STORED DATA
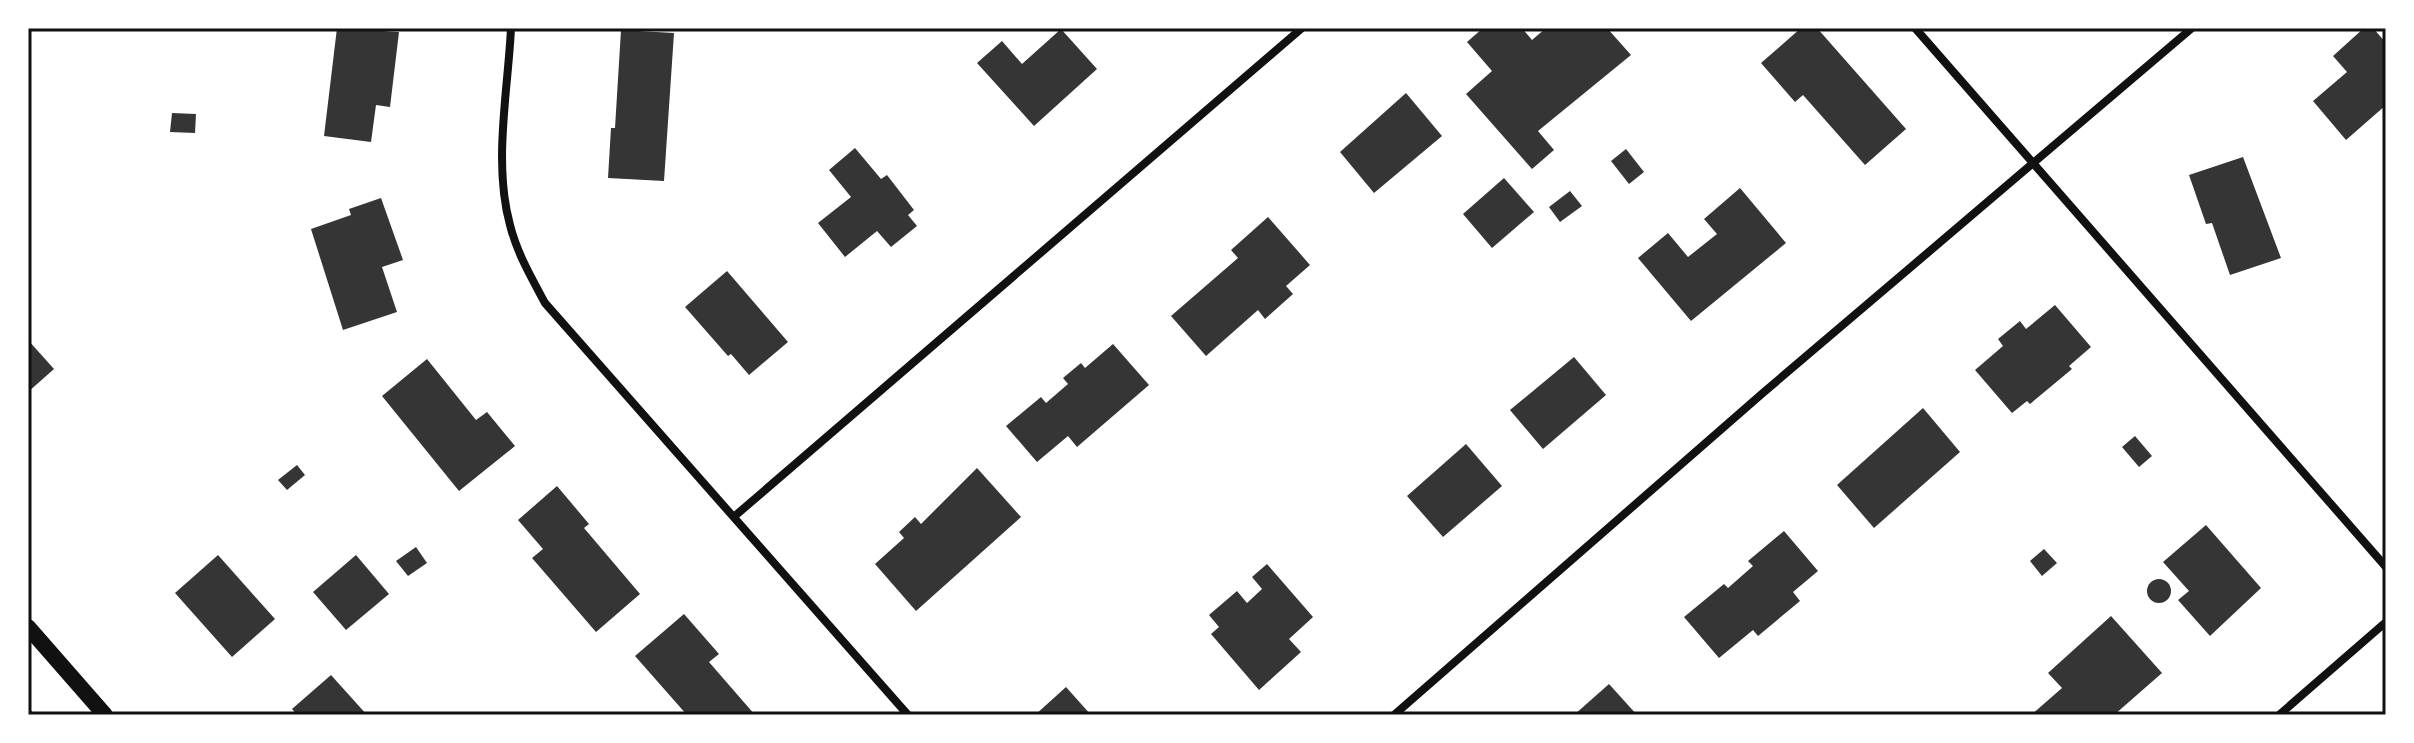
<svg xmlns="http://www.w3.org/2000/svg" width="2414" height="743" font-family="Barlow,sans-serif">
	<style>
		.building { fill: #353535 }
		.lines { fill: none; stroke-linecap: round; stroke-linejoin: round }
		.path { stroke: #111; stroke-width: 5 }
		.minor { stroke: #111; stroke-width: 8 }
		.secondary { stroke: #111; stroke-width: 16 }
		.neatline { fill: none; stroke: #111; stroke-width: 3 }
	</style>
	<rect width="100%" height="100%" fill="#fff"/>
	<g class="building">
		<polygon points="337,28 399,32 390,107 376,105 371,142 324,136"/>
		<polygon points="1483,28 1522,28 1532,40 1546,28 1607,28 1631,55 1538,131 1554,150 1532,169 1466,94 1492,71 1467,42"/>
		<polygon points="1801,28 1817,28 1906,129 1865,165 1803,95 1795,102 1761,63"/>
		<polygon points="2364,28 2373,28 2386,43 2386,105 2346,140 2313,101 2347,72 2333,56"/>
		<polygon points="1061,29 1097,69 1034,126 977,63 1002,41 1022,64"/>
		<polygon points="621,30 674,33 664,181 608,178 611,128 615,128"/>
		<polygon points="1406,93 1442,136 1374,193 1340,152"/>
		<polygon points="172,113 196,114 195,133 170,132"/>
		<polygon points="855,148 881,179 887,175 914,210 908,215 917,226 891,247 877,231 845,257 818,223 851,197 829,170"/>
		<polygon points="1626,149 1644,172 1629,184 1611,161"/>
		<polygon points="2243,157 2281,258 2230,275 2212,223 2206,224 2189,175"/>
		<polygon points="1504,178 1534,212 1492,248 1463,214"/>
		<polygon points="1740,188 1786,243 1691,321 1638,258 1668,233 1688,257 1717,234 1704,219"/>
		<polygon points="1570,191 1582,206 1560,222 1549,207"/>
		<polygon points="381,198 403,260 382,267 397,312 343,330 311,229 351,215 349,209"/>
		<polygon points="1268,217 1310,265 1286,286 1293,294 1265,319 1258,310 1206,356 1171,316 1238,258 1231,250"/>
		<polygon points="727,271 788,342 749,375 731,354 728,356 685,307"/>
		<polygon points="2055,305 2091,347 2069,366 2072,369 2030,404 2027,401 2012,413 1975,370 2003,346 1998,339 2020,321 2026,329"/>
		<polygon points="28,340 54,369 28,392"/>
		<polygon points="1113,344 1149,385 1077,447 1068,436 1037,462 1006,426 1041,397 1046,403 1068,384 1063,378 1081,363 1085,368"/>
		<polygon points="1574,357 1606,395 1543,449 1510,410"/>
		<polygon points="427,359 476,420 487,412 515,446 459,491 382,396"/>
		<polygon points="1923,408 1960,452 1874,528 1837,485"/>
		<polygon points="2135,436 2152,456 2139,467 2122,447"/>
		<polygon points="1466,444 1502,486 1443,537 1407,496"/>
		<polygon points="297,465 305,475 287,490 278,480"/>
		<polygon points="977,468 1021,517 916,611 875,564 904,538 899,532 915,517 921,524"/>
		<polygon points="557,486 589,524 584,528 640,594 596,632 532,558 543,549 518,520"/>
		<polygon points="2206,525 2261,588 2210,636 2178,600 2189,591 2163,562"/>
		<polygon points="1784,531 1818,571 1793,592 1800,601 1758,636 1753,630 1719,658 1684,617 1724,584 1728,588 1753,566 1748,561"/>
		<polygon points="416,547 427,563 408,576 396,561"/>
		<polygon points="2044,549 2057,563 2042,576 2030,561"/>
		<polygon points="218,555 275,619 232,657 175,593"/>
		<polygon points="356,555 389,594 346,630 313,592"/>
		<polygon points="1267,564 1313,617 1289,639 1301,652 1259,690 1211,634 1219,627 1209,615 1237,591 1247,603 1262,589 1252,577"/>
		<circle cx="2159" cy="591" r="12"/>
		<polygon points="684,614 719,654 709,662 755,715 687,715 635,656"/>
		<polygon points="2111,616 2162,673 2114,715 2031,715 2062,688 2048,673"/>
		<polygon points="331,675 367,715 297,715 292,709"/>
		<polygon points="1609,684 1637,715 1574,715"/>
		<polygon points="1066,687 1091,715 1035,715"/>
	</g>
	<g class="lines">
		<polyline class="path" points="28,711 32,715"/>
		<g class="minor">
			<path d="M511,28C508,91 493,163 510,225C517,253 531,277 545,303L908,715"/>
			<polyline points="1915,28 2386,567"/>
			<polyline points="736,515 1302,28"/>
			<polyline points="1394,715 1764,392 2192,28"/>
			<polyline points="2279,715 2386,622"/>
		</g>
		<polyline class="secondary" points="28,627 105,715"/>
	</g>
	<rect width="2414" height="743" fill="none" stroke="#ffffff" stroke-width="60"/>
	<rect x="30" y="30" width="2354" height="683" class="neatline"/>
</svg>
* * *
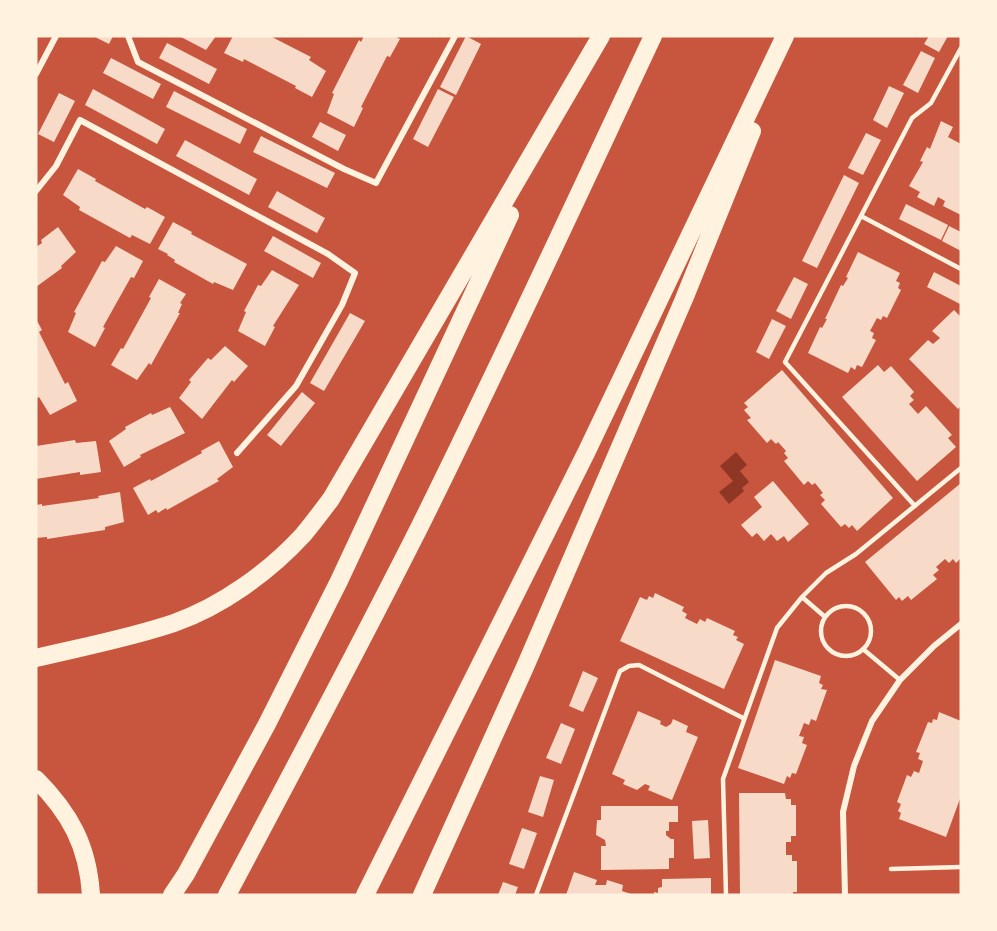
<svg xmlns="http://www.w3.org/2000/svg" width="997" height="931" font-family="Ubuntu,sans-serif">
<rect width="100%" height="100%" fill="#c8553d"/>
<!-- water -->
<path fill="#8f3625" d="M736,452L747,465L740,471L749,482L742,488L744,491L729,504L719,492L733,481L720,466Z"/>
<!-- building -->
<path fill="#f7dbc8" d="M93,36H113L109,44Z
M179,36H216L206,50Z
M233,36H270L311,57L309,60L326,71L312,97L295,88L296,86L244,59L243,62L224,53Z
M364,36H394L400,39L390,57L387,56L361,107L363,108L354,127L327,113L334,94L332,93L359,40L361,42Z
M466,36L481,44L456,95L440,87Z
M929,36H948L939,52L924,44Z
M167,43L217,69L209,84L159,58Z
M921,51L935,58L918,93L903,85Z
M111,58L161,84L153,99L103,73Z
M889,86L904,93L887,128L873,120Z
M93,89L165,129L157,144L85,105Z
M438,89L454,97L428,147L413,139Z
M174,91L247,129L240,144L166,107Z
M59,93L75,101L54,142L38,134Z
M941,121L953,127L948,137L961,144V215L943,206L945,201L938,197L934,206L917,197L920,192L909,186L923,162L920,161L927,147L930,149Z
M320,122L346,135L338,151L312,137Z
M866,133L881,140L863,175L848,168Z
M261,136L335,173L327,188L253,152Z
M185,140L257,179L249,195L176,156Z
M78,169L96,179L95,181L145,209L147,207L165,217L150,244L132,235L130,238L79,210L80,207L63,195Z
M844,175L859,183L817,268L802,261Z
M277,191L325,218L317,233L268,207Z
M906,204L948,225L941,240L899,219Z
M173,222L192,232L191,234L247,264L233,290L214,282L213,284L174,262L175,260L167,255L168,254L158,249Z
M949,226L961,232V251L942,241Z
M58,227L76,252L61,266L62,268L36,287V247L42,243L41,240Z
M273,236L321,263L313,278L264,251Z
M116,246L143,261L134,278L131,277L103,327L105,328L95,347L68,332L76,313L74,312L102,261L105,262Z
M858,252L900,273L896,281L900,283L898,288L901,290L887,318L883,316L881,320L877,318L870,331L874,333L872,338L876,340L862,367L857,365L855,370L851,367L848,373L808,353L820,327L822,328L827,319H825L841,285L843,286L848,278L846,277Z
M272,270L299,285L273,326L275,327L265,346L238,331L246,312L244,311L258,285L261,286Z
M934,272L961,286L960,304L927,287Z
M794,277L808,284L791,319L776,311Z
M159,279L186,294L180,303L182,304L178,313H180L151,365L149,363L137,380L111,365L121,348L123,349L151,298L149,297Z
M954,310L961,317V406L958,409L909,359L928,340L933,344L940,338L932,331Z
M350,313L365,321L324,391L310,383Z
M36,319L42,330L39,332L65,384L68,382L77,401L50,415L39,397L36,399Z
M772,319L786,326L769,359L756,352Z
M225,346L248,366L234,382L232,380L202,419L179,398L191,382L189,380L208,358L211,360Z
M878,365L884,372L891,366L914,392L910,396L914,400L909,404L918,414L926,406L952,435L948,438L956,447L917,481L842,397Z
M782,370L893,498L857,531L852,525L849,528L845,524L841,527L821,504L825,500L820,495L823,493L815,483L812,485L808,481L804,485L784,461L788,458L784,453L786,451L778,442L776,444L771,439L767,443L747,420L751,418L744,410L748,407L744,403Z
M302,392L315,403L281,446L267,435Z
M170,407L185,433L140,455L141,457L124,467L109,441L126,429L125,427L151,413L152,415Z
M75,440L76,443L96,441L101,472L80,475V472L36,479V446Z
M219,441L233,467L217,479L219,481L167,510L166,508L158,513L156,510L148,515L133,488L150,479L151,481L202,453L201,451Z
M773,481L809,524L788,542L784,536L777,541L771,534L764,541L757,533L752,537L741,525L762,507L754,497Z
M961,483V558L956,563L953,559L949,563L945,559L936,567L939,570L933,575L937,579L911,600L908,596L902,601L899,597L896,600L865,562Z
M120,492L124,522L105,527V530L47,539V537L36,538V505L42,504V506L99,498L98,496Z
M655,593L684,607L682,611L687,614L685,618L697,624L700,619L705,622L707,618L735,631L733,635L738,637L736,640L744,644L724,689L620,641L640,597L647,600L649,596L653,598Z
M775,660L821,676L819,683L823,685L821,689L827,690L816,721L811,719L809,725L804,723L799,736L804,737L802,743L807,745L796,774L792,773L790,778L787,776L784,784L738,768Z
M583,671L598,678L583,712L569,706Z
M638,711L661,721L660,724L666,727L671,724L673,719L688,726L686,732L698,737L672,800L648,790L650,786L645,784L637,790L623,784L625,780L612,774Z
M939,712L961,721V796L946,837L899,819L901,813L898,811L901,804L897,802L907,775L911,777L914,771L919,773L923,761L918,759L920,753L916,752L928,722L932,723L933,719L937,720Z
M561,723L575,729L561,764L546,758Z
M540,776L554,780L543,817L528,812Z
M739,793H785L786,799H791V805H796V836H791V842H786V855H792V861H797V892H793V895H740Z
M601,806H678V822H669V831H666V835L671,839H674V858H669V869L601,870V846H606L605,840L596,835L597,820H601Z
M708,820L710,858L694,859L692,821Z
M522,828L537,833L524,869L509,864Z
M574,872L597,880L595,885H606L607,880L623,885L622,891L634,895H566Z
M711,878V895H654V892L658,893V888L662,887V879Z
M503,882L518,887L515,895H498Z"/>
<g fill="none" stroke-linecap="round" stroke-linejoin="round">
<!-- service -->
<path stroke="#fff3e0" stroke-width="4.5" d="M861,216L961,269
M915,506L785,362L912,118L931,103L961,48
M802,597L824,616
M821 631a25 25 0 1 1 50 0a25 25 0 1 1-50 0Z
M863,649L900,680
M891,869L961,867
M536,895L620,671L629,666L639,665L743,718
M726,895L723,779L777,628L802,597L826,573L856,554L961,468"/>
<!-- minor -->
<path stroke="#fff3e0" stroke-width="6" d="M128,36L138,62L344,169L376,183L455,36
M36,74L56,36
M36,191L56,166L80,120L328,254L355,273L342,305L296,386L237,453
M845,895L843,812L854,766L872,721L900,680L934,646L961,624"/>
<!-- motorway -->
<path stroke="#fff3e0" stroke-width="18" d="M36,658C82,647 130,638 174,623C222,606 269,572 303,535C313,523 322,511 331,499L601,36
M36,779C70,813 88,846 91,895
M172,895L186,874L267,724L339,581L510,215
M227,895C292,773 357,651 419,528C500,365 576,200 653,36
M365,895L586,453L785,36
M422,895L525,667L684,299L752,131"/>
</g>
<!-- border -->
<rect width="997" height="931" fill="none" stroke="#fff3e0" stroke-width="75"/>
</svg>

WHAT TO WORK ON
Where a line in the listing above contains "lines", copy that line.

REPLY TO THE TASK
		.lines { fill: none; stroke-linecap: round; stroke-linejoin: round }
	<g class="lines">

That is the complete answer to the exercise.